Abstract

Young-onset type 2 diabetes mellitus (T2DM), defined as diagnosis before the age of 40 years, has emerged as a major public health challenge worldwide. Its prevalence has risen markedly over the past decade, paralleling the increase in obesity rates among adolescents and young adults. Compared with later-onset disease, youngonset T2DM exhibits distinct clinical and pathophysiological characteristics, including more severe insulin resistance, rapid ß-cell decline, and early deterioration of glycemic control. Contributing factors include obesity, strong familial predisposition, genetic susceptibility, intrauterine hyperglycemia, puberty-related insulin resistance, and early-life determinants such as small for gestational age (SGA) or low birth weight (LBW).
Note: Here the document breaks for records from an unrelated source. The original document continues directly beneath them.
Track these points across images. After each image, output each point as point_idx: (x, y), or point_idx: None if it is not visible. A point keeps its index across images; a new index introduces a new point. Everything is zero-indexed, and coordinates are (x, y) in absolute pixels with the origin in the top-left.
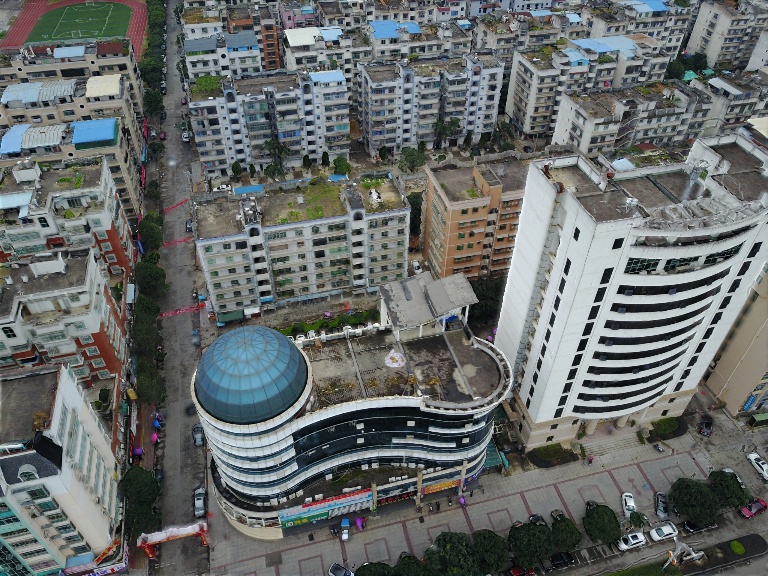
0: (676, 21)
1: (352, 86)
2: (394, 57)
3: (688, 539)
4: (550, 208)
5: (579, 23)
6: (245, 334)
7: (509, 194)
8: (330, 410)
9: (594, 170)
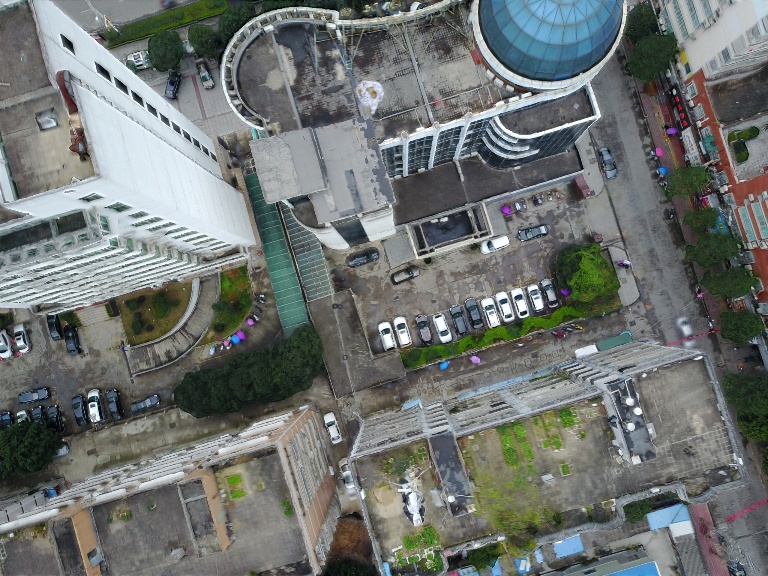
0: None
1: None
2: None
3: None
4: None
5: None
6: None
7: None
8: (446, 0)
9: None
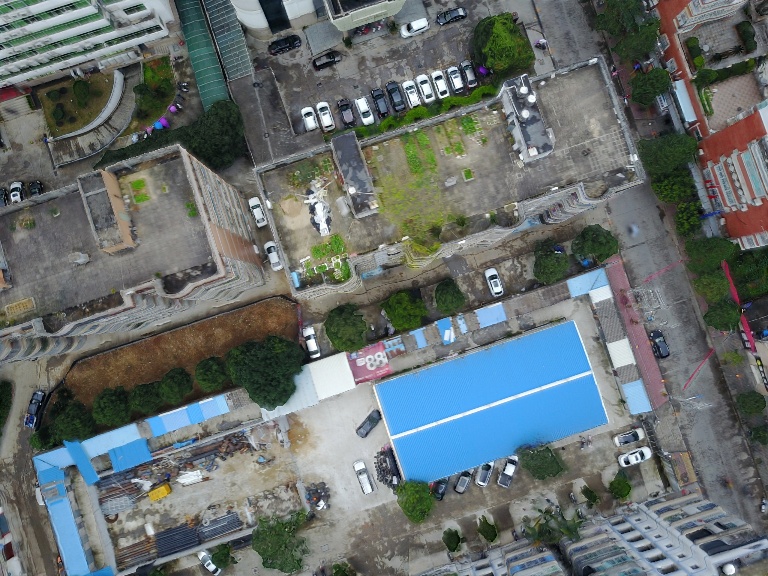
0: None
1: None
2: None
3: None
4: None
5: None
6: None
7: (73, 187)
8: None
9: None
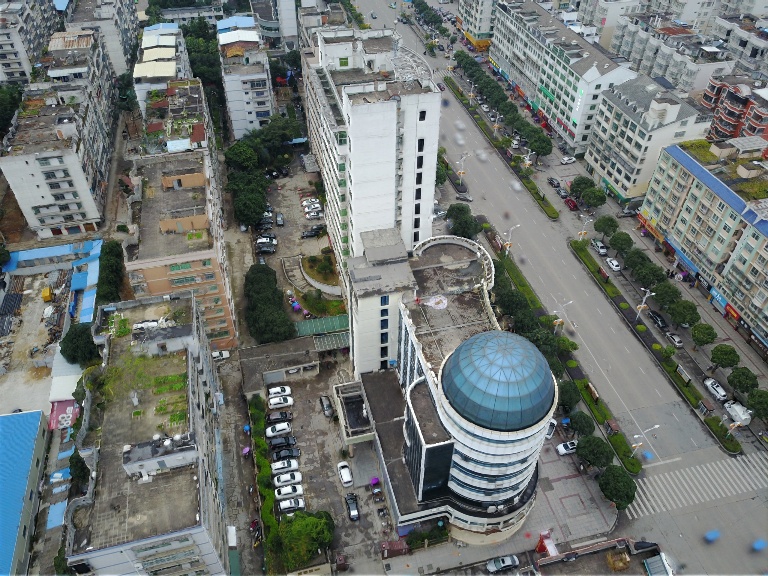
0: None
1: None
2: None
3: (484, 243)
4: (395, 118)
5: None
6: (491, 352)
7: None
8: None
9: (367, 84)
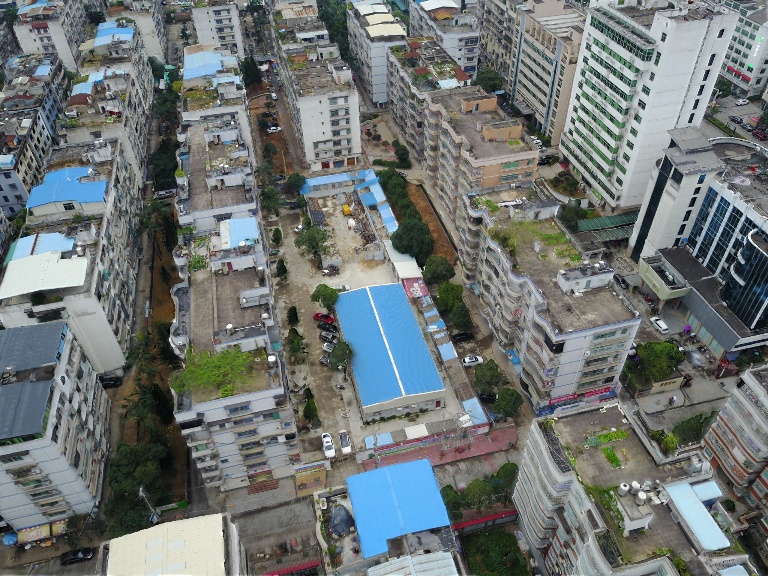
0: None
1: (122, 278)
2: (116, 209)
3: None
4: None
5: (124, 74)
6: None
7: None
8: None
9: None
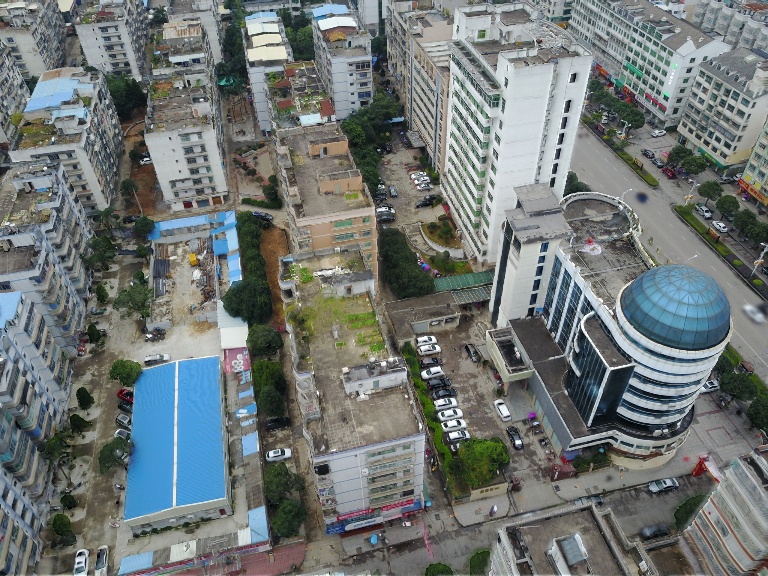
0: (7, 58)
1: None
2: None
3: None
4: None
5: None
6: (676, 280)
7: None
8: None
9: (521, 50)
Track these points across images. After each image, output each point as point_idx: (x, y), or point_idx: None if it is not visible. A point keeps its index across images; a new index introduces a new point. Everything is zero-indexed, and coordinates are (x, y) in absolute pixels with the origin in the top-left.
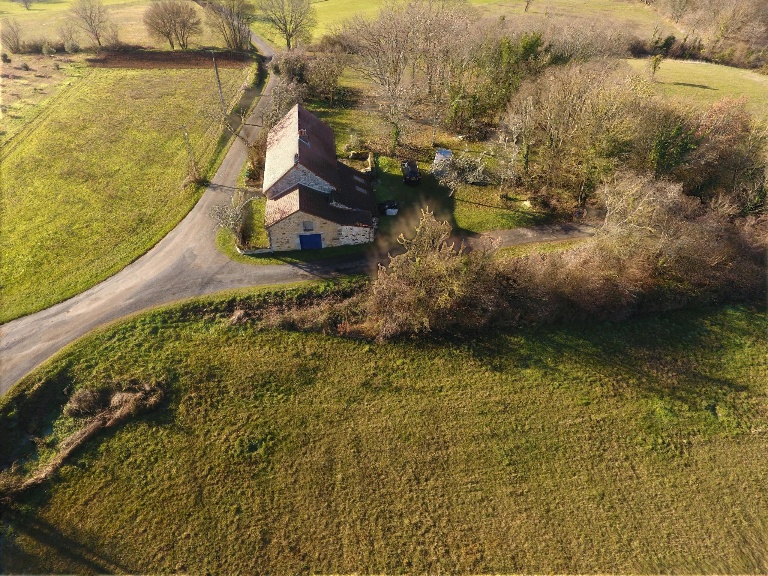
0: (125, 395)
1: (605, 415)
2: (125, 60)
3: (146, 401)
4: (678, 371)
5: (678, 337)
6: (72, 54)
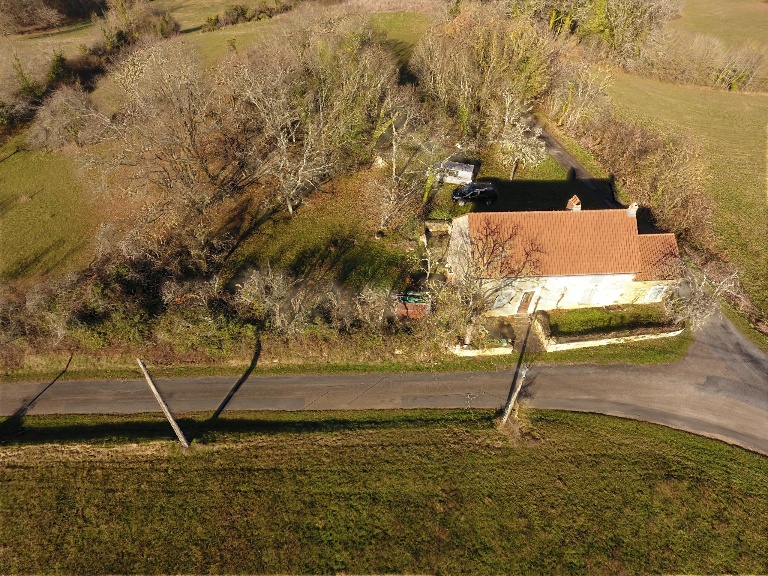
0: None
1: None
2: None
3: None
4: None
5: None
6: None
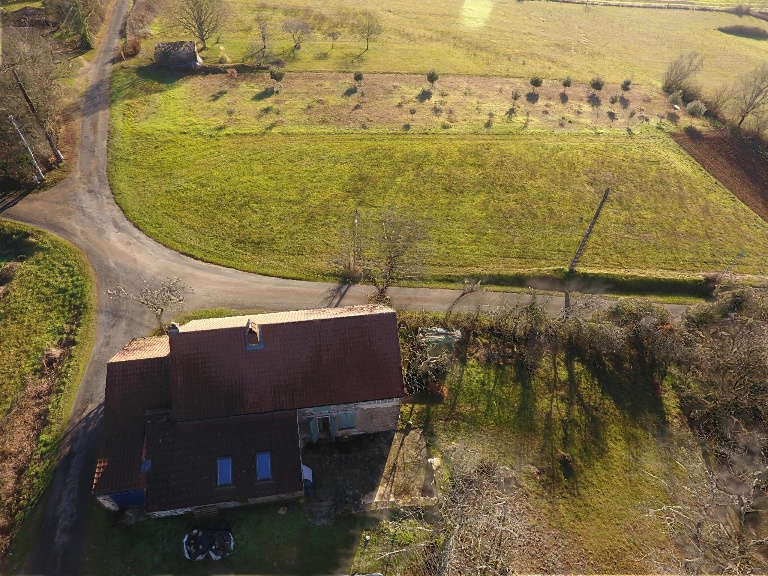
0: None
1: None
2: (719, 151)
3: None
4: None
5: None
6: None
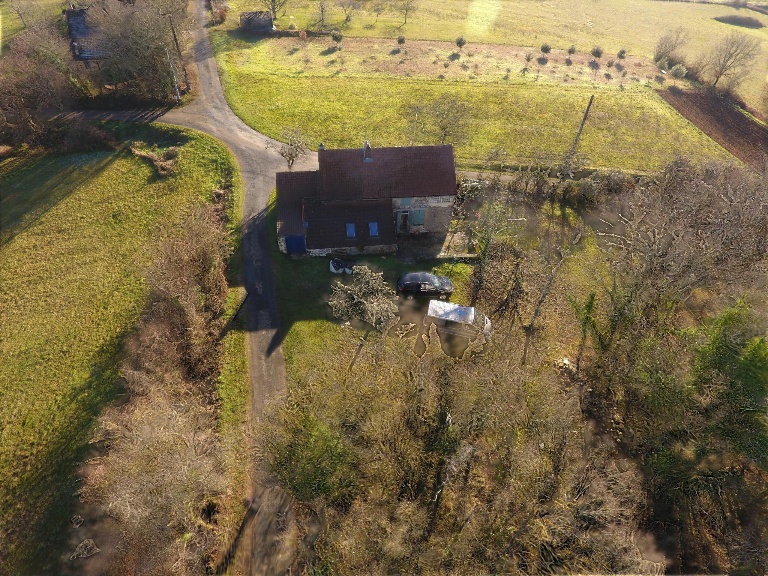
0: (169, 162)
1: (3, 437)
2: (694, 103)
3: (163, 170)
4: None
5: None
6: (680, 78)
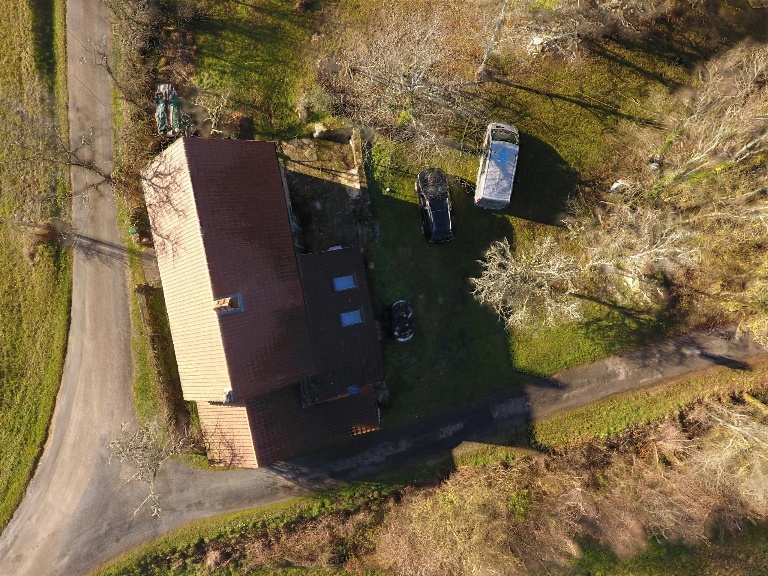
0: None
1: None
2: None
3: None
4: (744, 572)
5: (766, 527)
6: None
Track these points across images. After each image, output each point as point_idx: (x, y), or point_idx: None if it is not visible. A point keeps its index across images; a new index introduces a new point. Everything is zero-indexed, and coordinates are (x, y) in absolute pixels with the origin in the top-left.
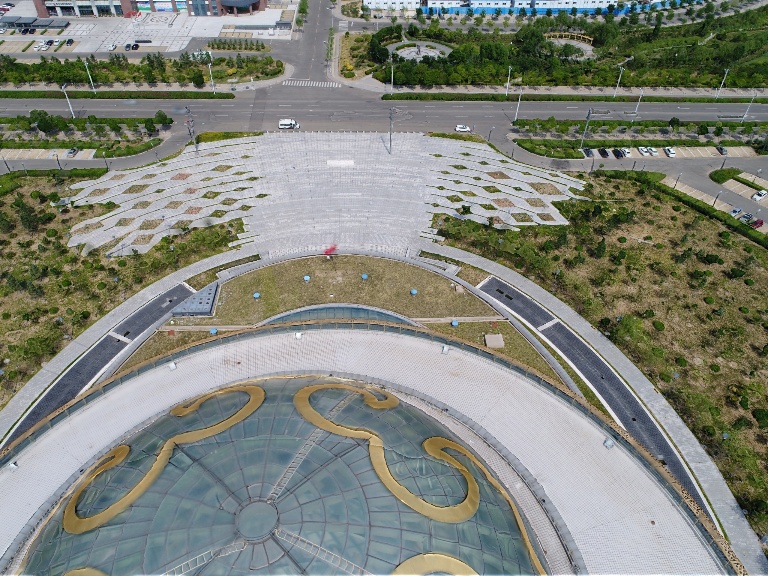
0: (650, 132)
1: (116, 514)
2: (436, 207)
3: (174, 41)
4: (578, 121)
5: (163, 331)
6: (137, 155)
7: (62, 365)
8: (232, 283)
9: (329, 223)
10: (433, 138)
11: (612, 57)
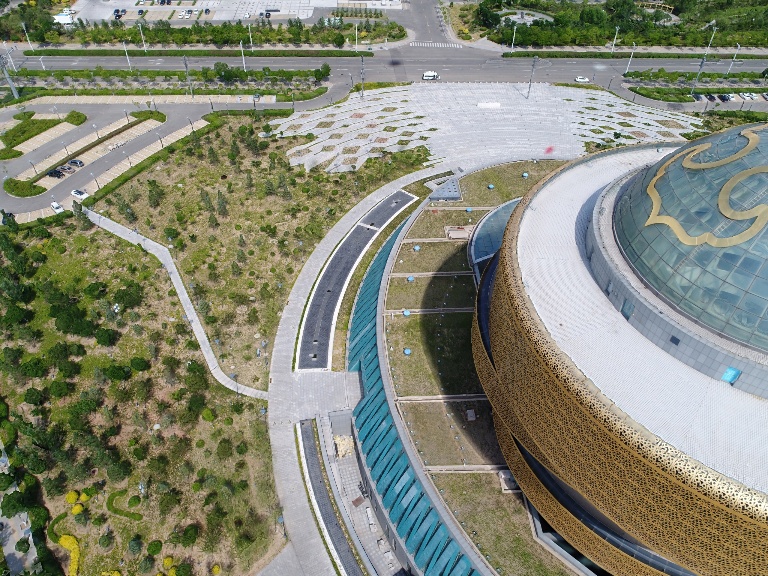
0: (744, 82)
1: (750, 150)
2: (584, 137)
3: (299, 10)
4: (681, 73)
5: (428, 210)
6: (311, 100)
7: (331, 245)
8: (466, 179)
9: (500, 149)
10: (559, 87)
11: (694, 23)
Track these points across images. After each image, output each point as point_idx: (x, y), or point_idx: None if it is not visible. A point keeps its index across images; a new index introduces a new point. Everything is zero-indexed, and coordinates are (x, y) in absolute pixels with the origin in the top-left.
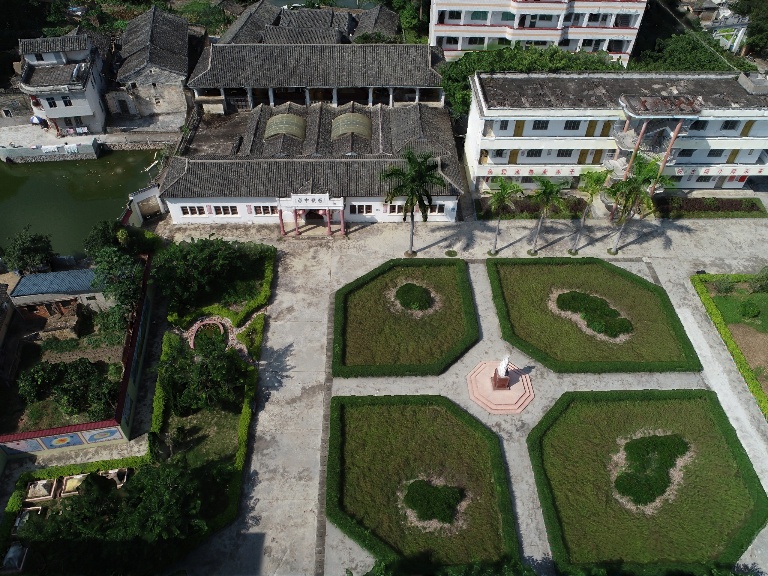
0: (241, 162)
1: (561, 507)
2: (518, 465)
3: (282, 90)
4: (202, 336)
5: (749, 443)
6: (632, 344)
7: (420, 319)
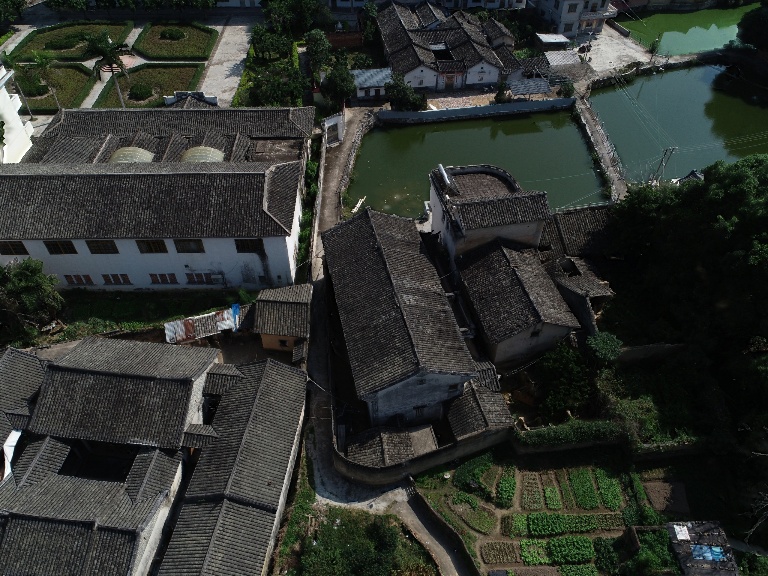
0: (243, 110)
1: (120, 34)
2: (129, 45)
3: (196, 279)
4: (264, 31)
5: (12, 49)
6: (25, 74)
7: (143, 84)
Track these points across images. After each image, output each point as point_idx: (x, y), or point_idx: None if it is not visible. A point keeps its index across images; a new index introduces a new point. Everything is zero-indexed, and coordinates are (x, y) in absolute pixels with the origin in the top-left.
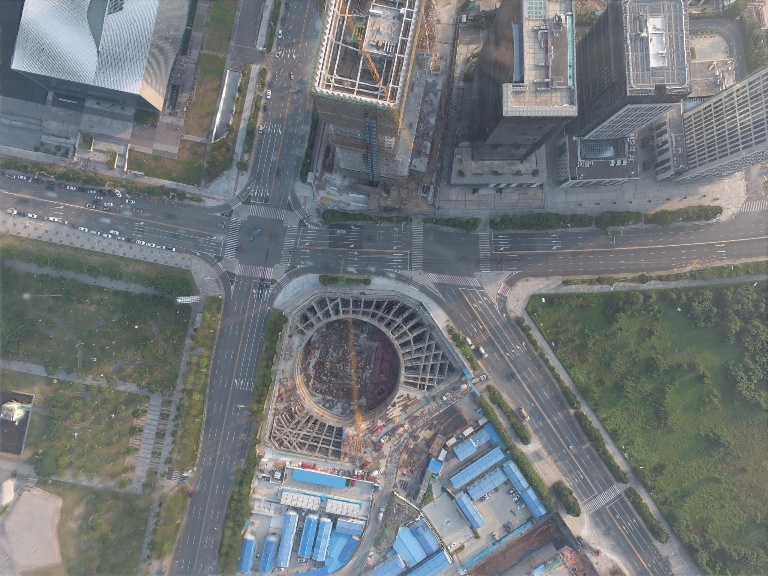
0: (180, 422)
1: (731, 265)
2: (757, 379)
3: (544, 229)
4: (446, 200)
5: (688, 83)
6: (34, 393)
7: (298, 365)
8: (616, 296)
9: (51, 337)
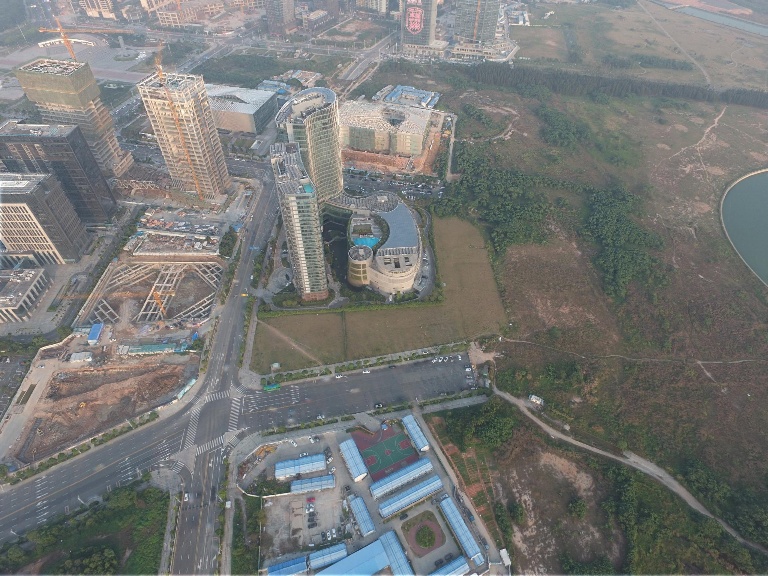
0: None
1: None
2: None
3: None
4: None
5: None
6: None
7: None
8: None
9: None
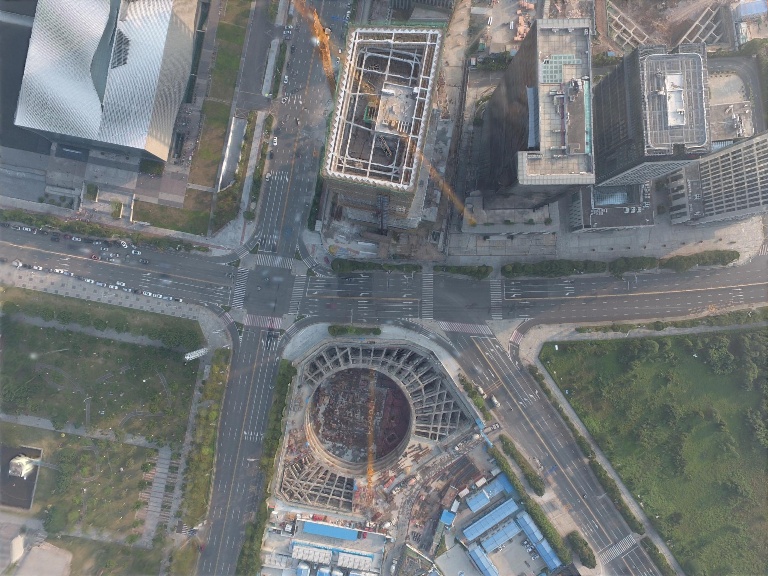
0: (190, 477)
1: (748, 310)
2: None
3: (557, 276)
4: (456, 247)
5: (708, 142)
6: (42, 447)
7: (308, 413)
8: (631, 343)
9: (58, 391)
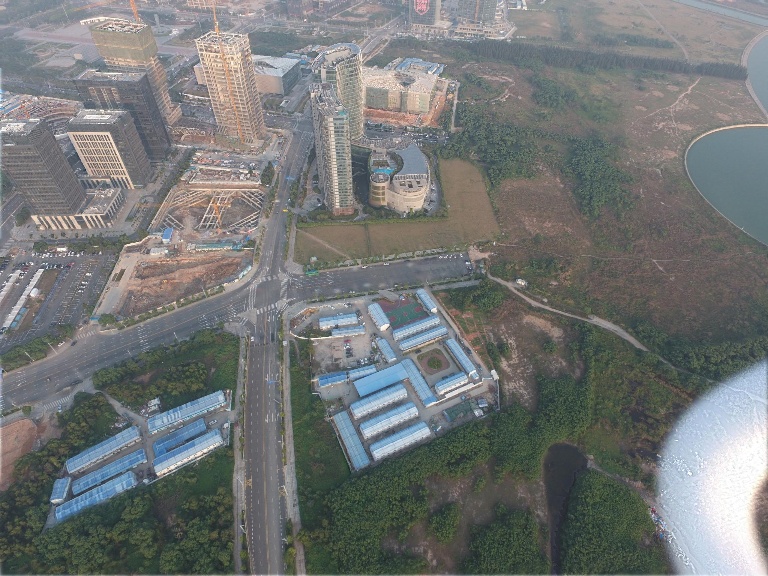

Patients with this condition experience a substantially higher risk of premature microvascular and macrovascular complications; furthermore, long-term mortality—reflected by substantial standardized mortality ratios—far exceeds that of the general population. Despite the aggressive nature of the disease, therapeutic options remain limited for adolescents, highlighting the need for individualized management. Early, intensive lifestyle intervention and weight reduction can induce diabetes remission in selected patients, whereas novel agents such as Glucagon-Like Peptide-1 (GLP-1) receptor agonists and Sodium-Glucose Cotransporter 2 (SGLT2) inhibitors show promise for expanded use. To optimize long-term outcomes in this high-risk population, clinicians must understand the epidemiology, pathophysiology, and clinical course of young-onset T2DM.